AIM OF THE TASK →
Please repeat word for word the line containing "eeltööd reaalse lahenduseni 20" and every following line up to and including the last one below, pictures excluded.

(Collected data)
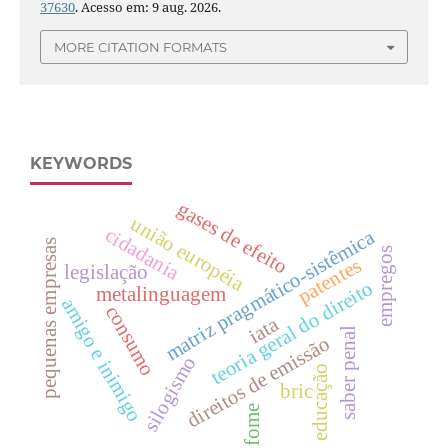
37630
. Acesso em: 9 aug. 2026.
MORE CITATION FORMATS
KEYWORDS
gases de efeito
união européia
cidadania
matriz pragmático-sistêmica
pequenas empresas
empregos
patentes
legislação
teoria geral do direito
metalinguagem
amigo e inimigo
consumo
iata
saber penal
direitos de emissão
silogismo
educação
bric
fome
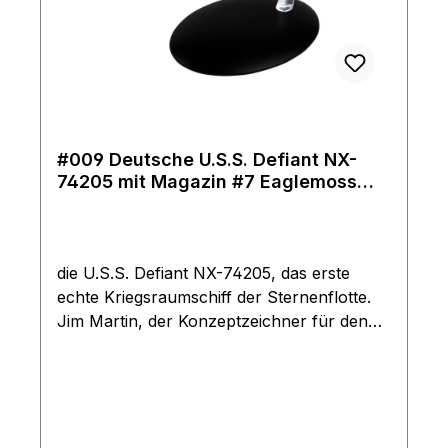
#009 Deutsche U.S.S. Defiant NX-
74205 mit Magazin #7 Eaglemoss
Star Trek Raumschiff Modell
die U.S.S. Defiant NX-74205, das erste
echte Kriegsraumschiff der Sternenflotte.
Jim Martin, der Konzeptzeichner für den
sensationellen Kinoerfolg Star Trek: Der
Aufstand, entwarf die Defiant für das Finale
der dritten Staffel von Star Trek: Deep
Space Nine. Das hoch detaillierte
Metallgussmodell der U.S.S. Defiant NX-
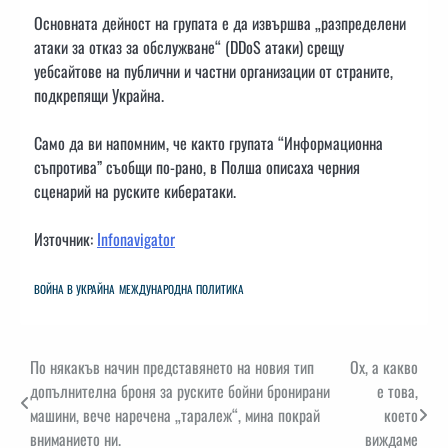
Основната дейност на групата е да извършва „разпределени
атаки за отказ за обслужване“ (DDoS атаки) срещу
уебсайтове на публични и частни организации от страните,
подкрепящи Украйна.
Само да ви напомним, че както групата “Информационна
съпротива” съобщи по-рано, в Полша описаха черния
сценарий на руските кибератаки.
Източник:
Infonavigator
ВОЙНА В УКРАЙНА
МЕЖДУНАРОДНА ПОЛИТИКА
Навигация
По някакъв начин представянето на новия тип
Ох, а какво
допълнителна броня за руските бойни бронирани
е това,
машини, вече наречена „таралеж“, мина покрай
което
вниманието ни.
виждаме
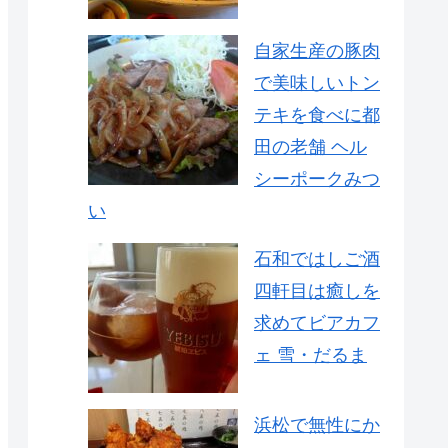
自家生産の豚肉
で美味しいトン
テキを食べに都
田の老舗 ヘル
シーポークみつ
い
石和ではしご酒
四軒目は癒しを
求めてビアカフ
ェ 雪・だるま
浜松で無性にか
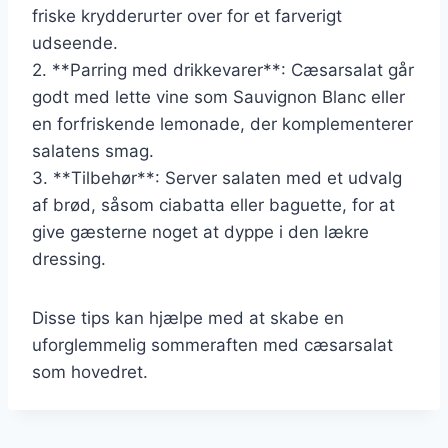
friske krydderurter over for et farverigt
udseende.
2. **Parring med drikkevarer**: Cæsarsalat går
godt med lette vine som Sauvignon Blanc eller
en forfriskende lemonade, der komplementerer
salatens smag.
3. **Tilbehør**: Server salaten med et udvalg
af brød, såsom ciabatta eller baguette, for at
give gæsterne noget at dyppe i den lækre
dressing.
Disse tips kan hjælpe med at skabe en
uforglemmelig sommeraften med cæsarsalat
som hovedret.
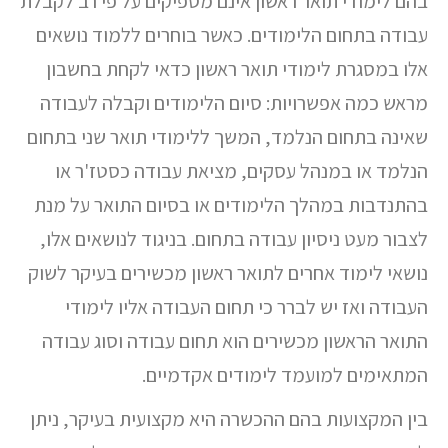
בהם לימודי תואר ראשון אינם מספיקים על פי רב לקבלת
עבודה בתחום הלימודים. כאשר בוחרים ללמוד נושאים
אלו במסגרת לימודי תואר ראשון כדאי לקחת בחשבון
מראש כמה אפשרויות: סיום הלימודים וקבלה לעבודה
שאינה בתחום הנלמד, המשך ללימודי תואר שני בתחום
הנלמד או במנהל עסקים, מציאת עבודה כסטז'ר או
בהתנדבות במהלך הלימודים או בסיום התואר על מנת
לצבור מעט ניסיון עבודה בתחום. בניגוד לנושאים אלו,
נושאי לימוד אחרים לתואר ראשון מכשירים בעיקר לשוק
העבודה ואז יש לברר כי תחום העבודה אליו לימודי
התואר הראשון מכשירים הוא תחום עבודה וסוג עבודה
המתאימים למועמד לימודים אקדמיים.
בין המקצועות בהם ההכשרה היא מקצועית בעיקר, ניתן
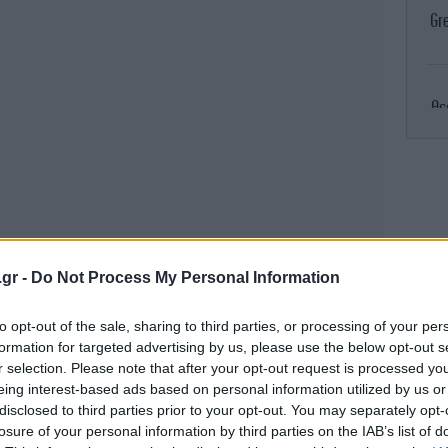
Gre
Θε
Ch
.gr -
Do Not Process My Personal Information
Γι
Όλο
to opt-out of the sale, sharing to third parties, or processing of your per
formation for targeted advertising by us, please use the below opt-out s
r selection. Please note that after your opt-out request is processed y
eing interest-based ads based on personal information utilized by us or
disclosed to third parties prior to your opt-out. You may separately opt-
Br
losure of your personal information by third parties on the IAB’s list of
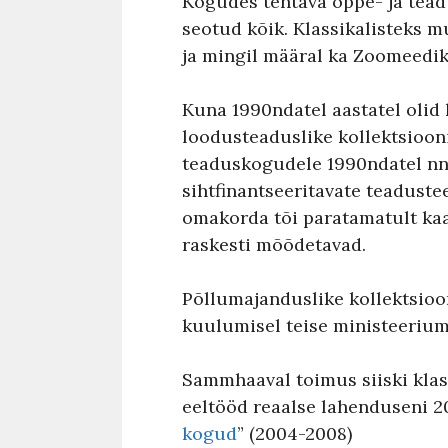
Kogudes tehtava õppe- ja tead
seotud kõik. Klassikalisteks
ja mingil määral ka Zoomeedi
Kuna 1990ndatel aastatel olid 
loodusteaduslike kollektsioon
teaduskogudele 1990ndatel nn.
sihtfinantseeritavate teadust
omakorda tõi paratamatult ka
raskesti mõõdetavad.
Põllumajanduslike kollektsioo
kuulumisel teise ministeerium
Sammhaaval toimus siiski klass
eeltööd reaalse lahenduseni 20
kogud
” (2004-2008)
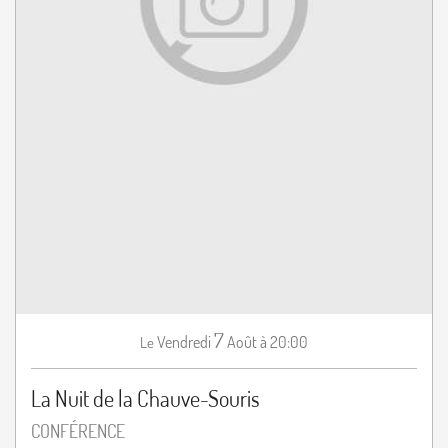
7
Vendredi
Août
à 20:00
Le
La Nuit de la Chauve-Souris
CONFÉRENCE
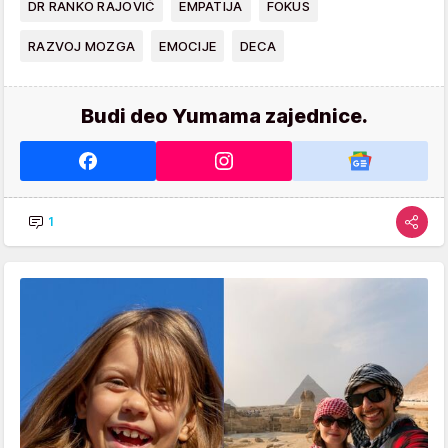
DR RANKO RAJOVIĆ
EMPATIJA
FOKUS
RAZVOJ MOZGA
EMOCIJE
DECA
Budi deo Yumama zajednice.
1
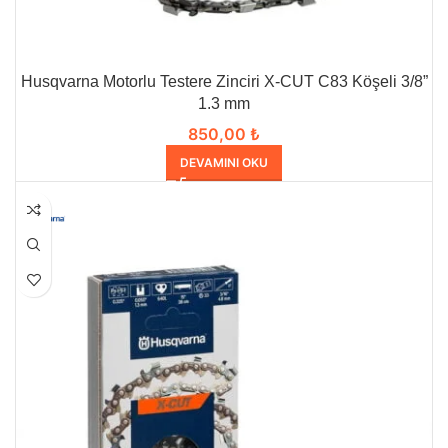
Husqvarna Motorlu Testere Zinciri X-CUT C83 Köşeli 3/8”
1.3 mm
850,00
₺
DEVAMINI OKU
HEPSI SATILDI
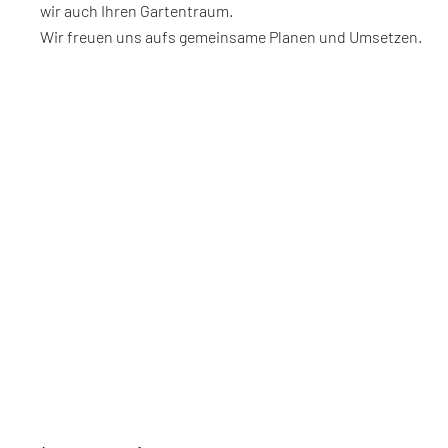
wir auch Ihren Gartentraum.
Wir freuen uns aufs gemeinsame Planen und Umsetzen.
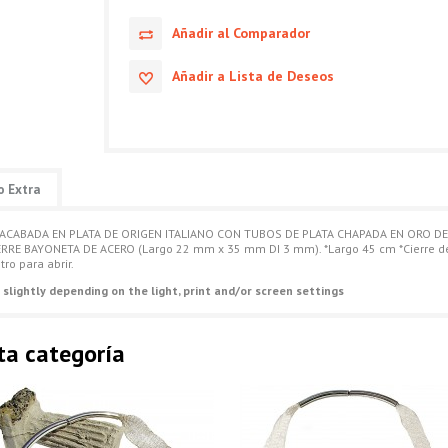
Añadir al Comparador
Añadir a Lista de Deseos
o Extra
ACABADA EN PLATA DE ORIGEN ITALIANO CON TUBOS DE PLATA CHAPADA EN ORO D
RE BAYONETA DE ACERO (Largo 22 mm x 35 mm DI 3 mm). *Largo 45 cm *Cierre de 
ro para abrir.
 slightly depending on the light, print and/or screen settings
ta categoría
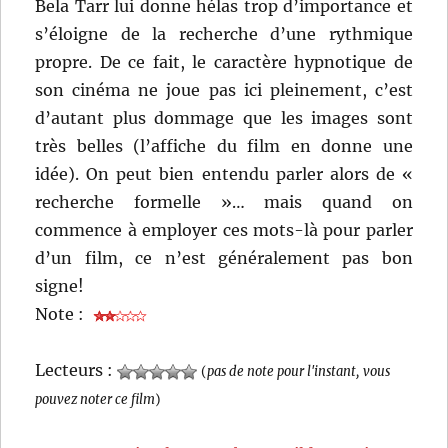
Bela Tarr lui donne hélas trop d’importance et
s’éloigne de la recherche d’une rythmique
propre. De ce fait, le caractère hypnotique de
son cinéma ne joue pas ici pleinement, c’est
d’autant plus dommage que les images sont
très belles (l’affiche du film en donne une
idée). On peut bien entendu parler alors de «
recherche formelle »… mais quand on
commence à employer ces mots-là pour parler
d’un film, ce n’est généralement pas bon
signe!
Note :
Lecteurs :
(
pas de note pour l'instant, vous
pouvez noter ce film
)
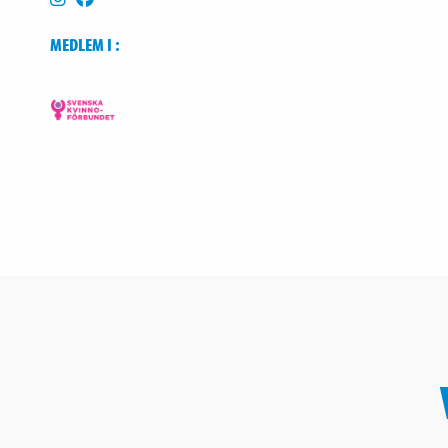
MEDLEM I :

ANSWER TO THIS PROBLEM →
eeltööd reaalse lahenduseni 20
kogud
” (2004-2008)
7
Vendredi
Août
à 20:00
Le
La Nuit de la Chauve-Souris
CONFÉRENCE
DR RANKO RAJOVIĆ
EMPATIJA
FOKUS
RAZVOJ MOZGA
EMOCIJE
DECA
Budi deo Yumama zajednice.
1
Husqvarna Motorlu Testere Zinciri X-CUT C83 Köşeli 3/8”
1.3 mm
850,00
₺
DEVAMINI OKU
HEPSI SATILDI
wir auch Ihren Gartentraum.
Wir freuen uns aufs gemeinsame Planen und Umsetzen.
Añadir al Comparador
Añadir a Lista de Deseos
o Extra
ACABADA EN PLATA DE ORIGEN ITALIANO CON TUBOS DE PLATA CHAPADA EN ORO D
RE BAYONETA DE ACERO (Largo 22 mm x 35 mm DI 3 mm). *Largo 45 cm *Cierre de 
ro para abrir.
 slightly depending on the light, print and/or screen settings
ta categoría
Bela Tarr lui donne hélas trop d’importance et
s’éloigne de la recherche d’une rythmique
propre. De ce fait, le caractère hypnotique de
son cinéma ne joue pas ici pleinement, c’est
d’autant plus dommage que les images sont
très belles (l’affiche du film en donne une
idée). On peut bien entendu parler alors de «
recherche formelle »… mais quand on
commence à employer ces mots-là pour parler
d’un film, ce n’est généralement pas bon
signe!
Note :
Lecteurs :
(
pas de note pour l'instant, vous
pouvez noter ce film
)
MEDLEM I :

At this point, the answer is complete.